╔══

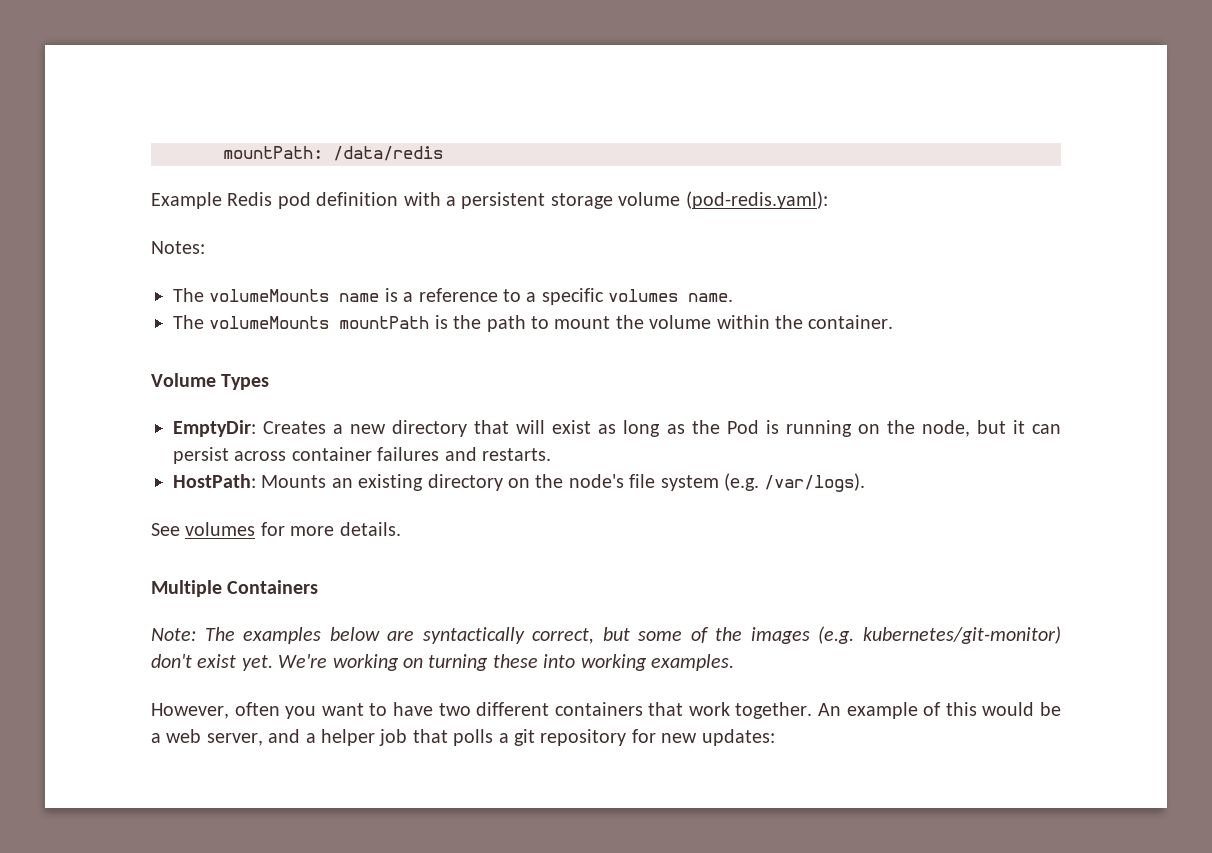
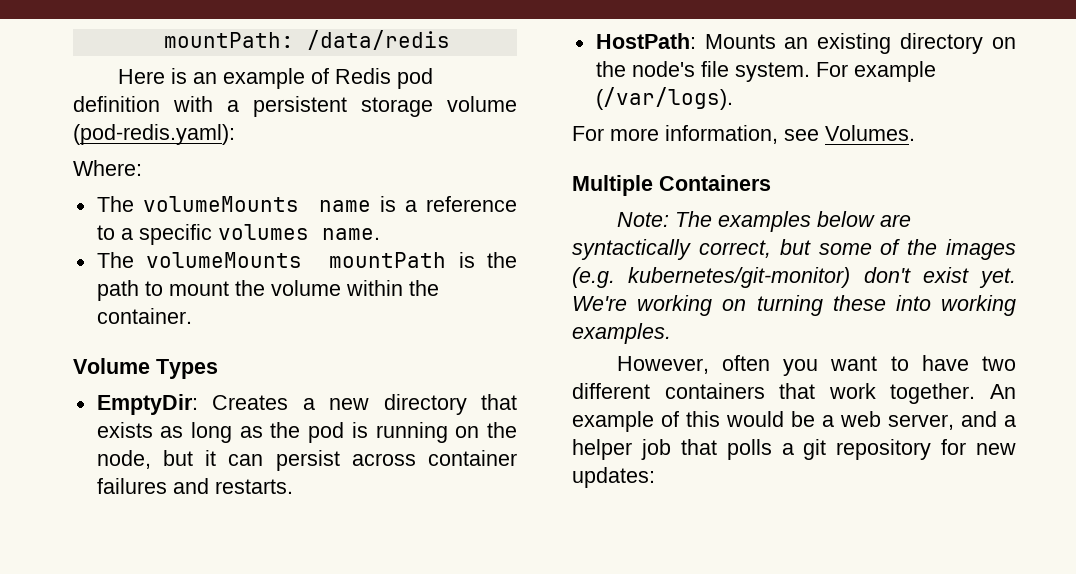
[151,192,222,209] Example -> [117,68,329,89] Here is an example of
[151,241,205,254] Notes: -> [73,160,142,176] Where:
[516,420,592,434] will exist -> [96,422,153,438] exists
[726,420,759,434] Pod -> [308,422,345,443] pod
[660,473,866,492] [151,522,401,536] system (e.g. /var/logs). // See volumes for more details. -> [734,61,936,82] [595,87,733,110] [572,125,915,144] system. For example (/var/logs). // For more information, see Volumes.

╚══

Your answer should be a single number: the count of lines in the listing that hold the word "example".

2